South Korea Fines Worldcoin Entities $0.83 Million for Privacy Violations

Seoul, South Korea - The Personal Information Protection Commission (PIPC) has imposed fines totaling KRW 1.104 billion ($830,000) on the Worldcoin Foundation and Tools for Humanity Corporation (TFH) for violating personal information protection laws.

The PIPC's investigation, launched in February following complaints and media reports, found that the entities collected iris information from 29,991 South Korean users without proper consent and transferred personal data overseas without adhering to legal requirements.

Worldcoin Foundation was fined KRW 725 million ($545,000), while TFH received a penalty of KRW 379 million ($285,000).

The fines were primarily based on violations related to sensitive information processing and international data transfers

The regulator's decision came after its 16th plenary session, where it also ordered corrective measures, including:

• Obtaining separate consent for sensitive information processing
• Ensuring data deletion upon user request
• Limiting data use to the original purpose of World ID authentication
• Implementing age verification procedures for the World App2

The PIPC's investigation revealed that 93,463 South Korean users had downloaded the World App, with nearly one-third proceeding to iris authentication.

Worldcoin argued that iris codes were anonymous and secure, citing the application of advanced technologies in their processing.

However, the PIPC determined that the iris codes constituted sensitive biometric data under Korean law, given their unique and immutable nature.

The commission noted that the iris codes function as identifiers and are internally linked to World IDs, making them personal information subject to protection under the law.

While imposing penalties, the PIPC did not outright prohibit the processing of sensitive information, provided the entities comply with the mandated corrective measures.

The regulator emphasized the growing importance of safeguarding sensitive biometric data and managing international data transfers in the expanding AI and digital economy.

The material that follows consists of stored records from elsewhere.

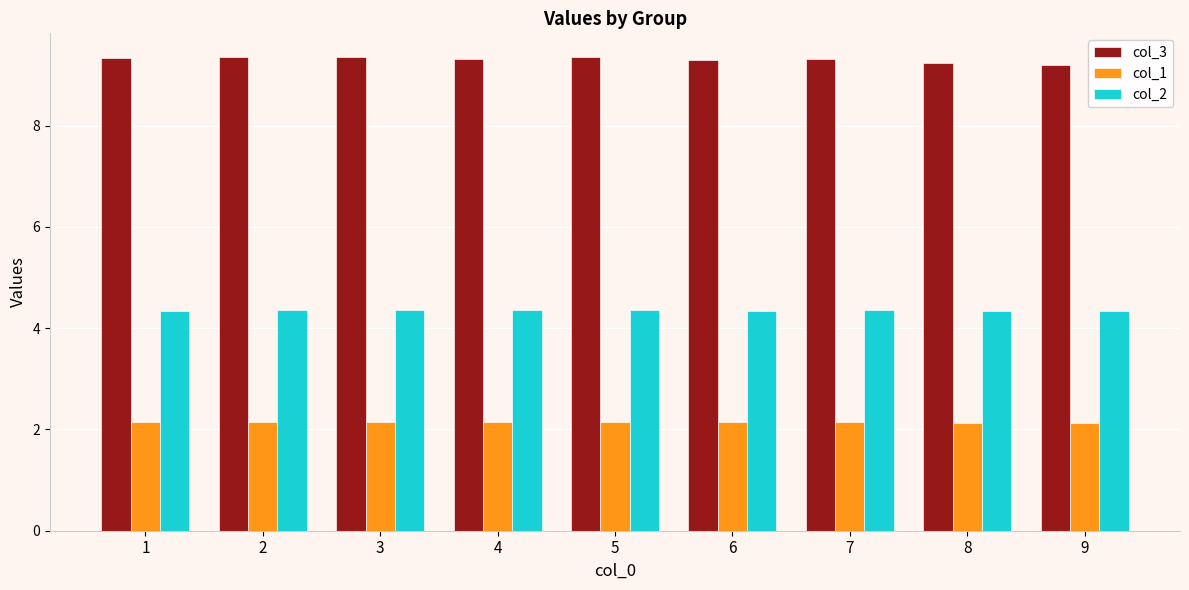

What is the minimum value shown in the chart?

2.1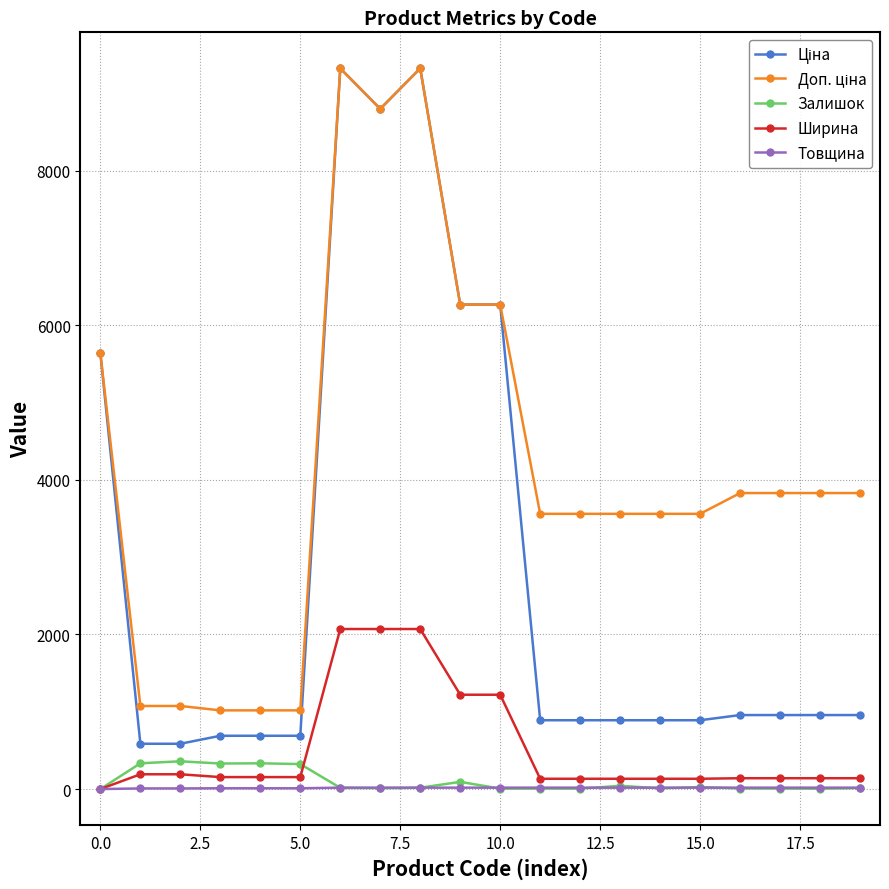

At how many categories does at least one series exceed 4396?

6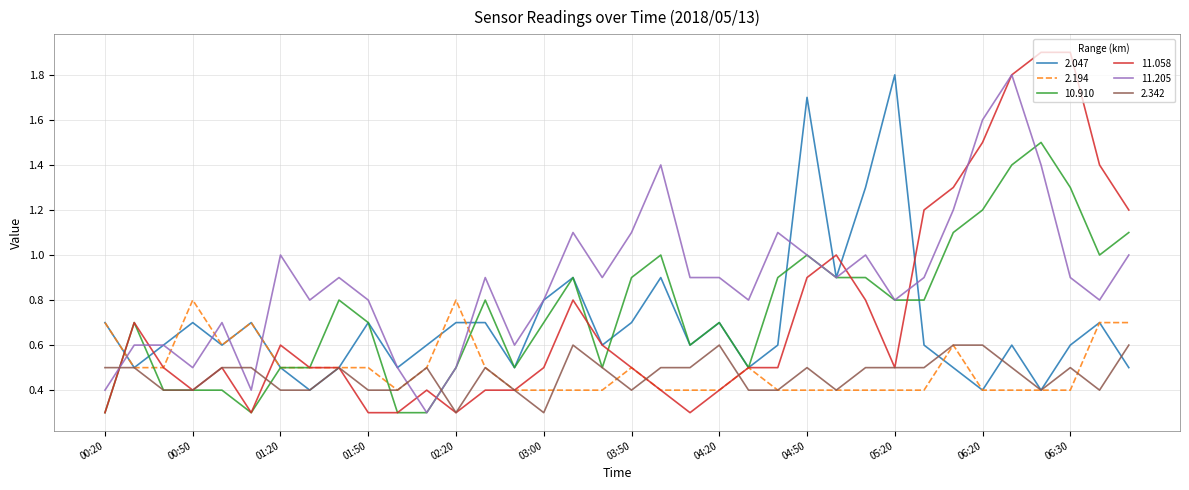

What is the maximum value for 2.047?

1.8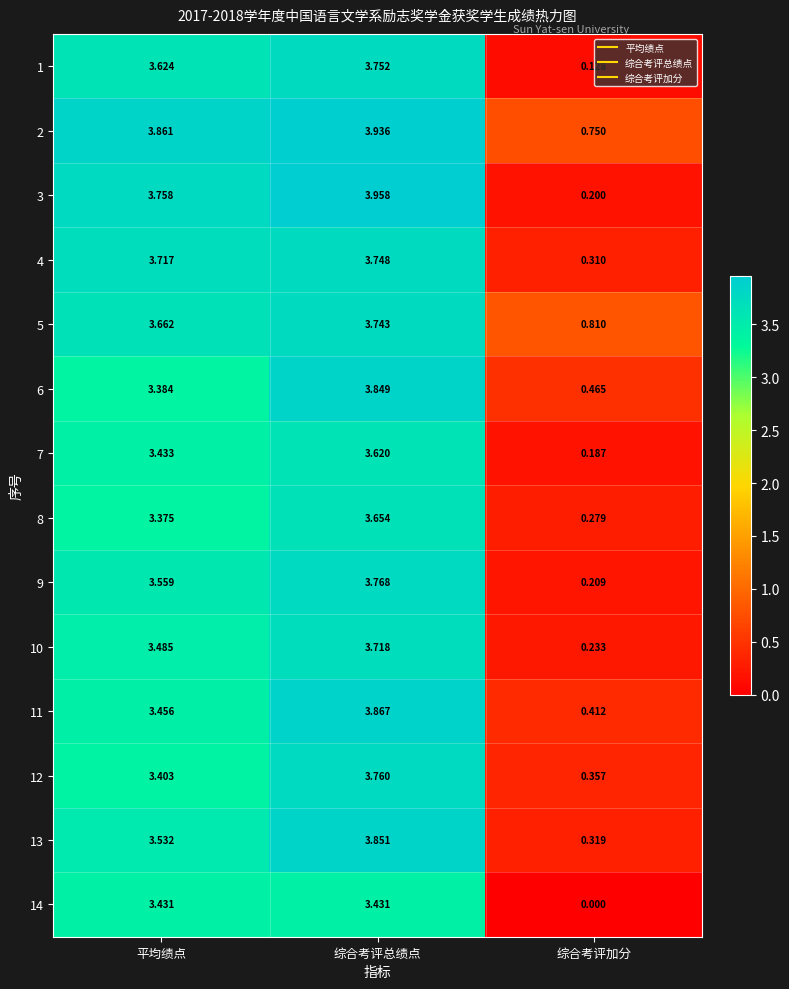

At which category is the sum across all series the highest?

综合考评总绩点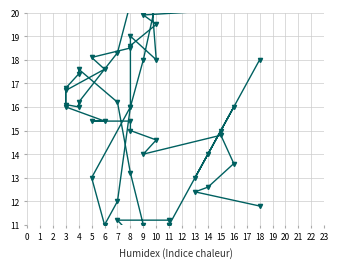

Where is the first local maximum for Hezetasuna/5 (%/5)?

7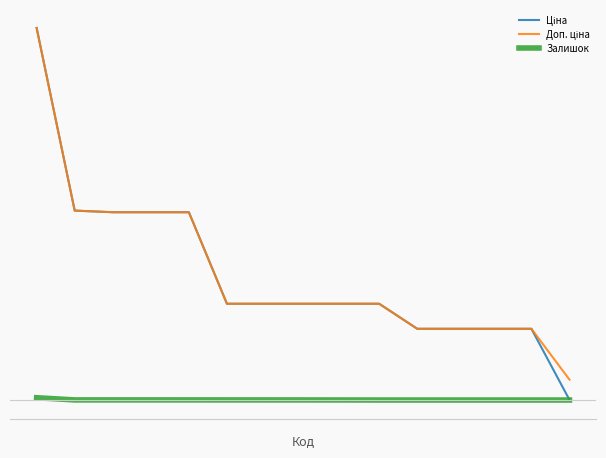

What is the lowest value of the Доп. ціна series?

3205.0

It stated that businesses must be increasingly aware of their obligations under data protection laws as biometric data and cross-border data flows continue to rise. T

The PIPC pledged to monitor new technologies and services to protect personal information rights while allowing innovation.

This case marks a significant regulatory action in the intersection of cryptocurrency projects and data privacy, potentially setting a precedent for future oversight in the sector.